Article Citation: AHIMA. “Guidance for Clinical Documentation Improvement Programs.” Journal of AHIMA 81, no.5 (May 2010); expanded web version.

Link to Guidance: http://library.ahima.org/xpedio/groups/public/documents/ahima/bok1_047343.hcsp?dDocName=bok1_047343

Develop Query Retention Policies

Each organization should develop internal policies regarding query retention. Ideally, a practitioner’s response to a query is documented in the health record, which may include the progress notes or the discharge summary. If the record has been completed, this may be an addendum and should be authenticated. As noted in AHIMA’s toolkit, “Amendments in the Electronic Health Record,” “the addendum should be timely, bear the current date, time, and reason for the additional information being added to the health record, and be electronically signed.”

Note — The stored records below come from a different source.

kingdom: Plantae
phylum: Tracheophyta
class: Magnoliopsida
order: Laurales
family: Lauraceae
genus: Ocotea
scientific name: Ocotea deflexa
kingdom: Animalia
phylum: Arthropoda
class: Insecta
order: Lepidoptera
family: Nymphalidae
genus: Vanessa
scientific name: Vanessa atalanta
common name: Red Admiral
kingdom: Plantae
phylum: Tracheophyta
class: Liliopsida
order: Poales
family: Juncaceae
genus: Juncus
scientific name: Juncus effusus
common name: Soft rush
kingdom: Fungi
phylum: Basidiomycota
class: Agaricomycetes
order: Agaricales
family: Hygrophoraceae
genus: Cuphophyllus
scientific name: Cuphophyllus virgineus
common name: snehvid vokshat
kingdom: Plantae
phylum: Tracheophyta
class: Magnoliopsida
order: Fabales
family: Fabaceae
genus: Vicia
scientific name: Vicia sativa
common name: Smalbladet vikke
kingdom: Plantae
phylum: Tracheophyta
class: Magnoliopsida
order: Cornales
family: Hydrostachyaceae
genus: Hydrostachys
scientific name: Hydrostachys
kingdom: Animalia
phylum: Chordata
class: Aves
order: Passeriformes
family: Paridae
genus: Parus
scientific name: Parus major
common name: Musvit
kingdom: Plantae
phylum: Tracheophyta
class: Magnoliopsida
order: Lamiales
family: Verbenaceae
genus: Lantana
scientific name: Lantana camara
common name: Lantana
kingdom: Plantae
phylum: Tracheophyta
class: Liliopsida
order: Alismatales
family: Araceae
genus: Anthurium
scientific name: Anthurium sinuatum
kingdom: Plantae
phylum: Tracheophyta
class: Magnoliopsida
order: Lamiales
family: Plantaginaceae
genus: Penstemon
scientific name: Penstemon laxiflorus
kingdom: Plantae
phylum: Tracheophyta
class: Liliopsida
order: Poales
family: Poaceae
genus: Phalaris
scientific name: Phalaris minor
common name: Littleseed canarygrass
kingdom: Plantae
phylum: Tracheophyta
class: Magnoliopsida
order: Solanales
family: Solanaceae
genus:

Organizational policies should specifically address query retention consistent with statutory or regulatory guidelines. The policy should indicate if the query is part of the patient’s permanent health record or stored as a separate business record. If the query form is not part of the health record, the policy should specify where it will be filed and the length of time it will be retained. It may be necessary to retain the query indefinitely if it contains information not documented in the health record. Auditors may request copies of any queries in order to validate query wording, even if they are not considered part of the legal health record.

An important consideration in query retention is the ability to collect data for trend analysis, which provides the opportunity for process improvement and identification of educational needs.

Article Citation: AHIMA. “Guidelines for Achieving a Compliant Query Practice.” Journal of AHIMA 84, no.2 (February 2013): 50-53.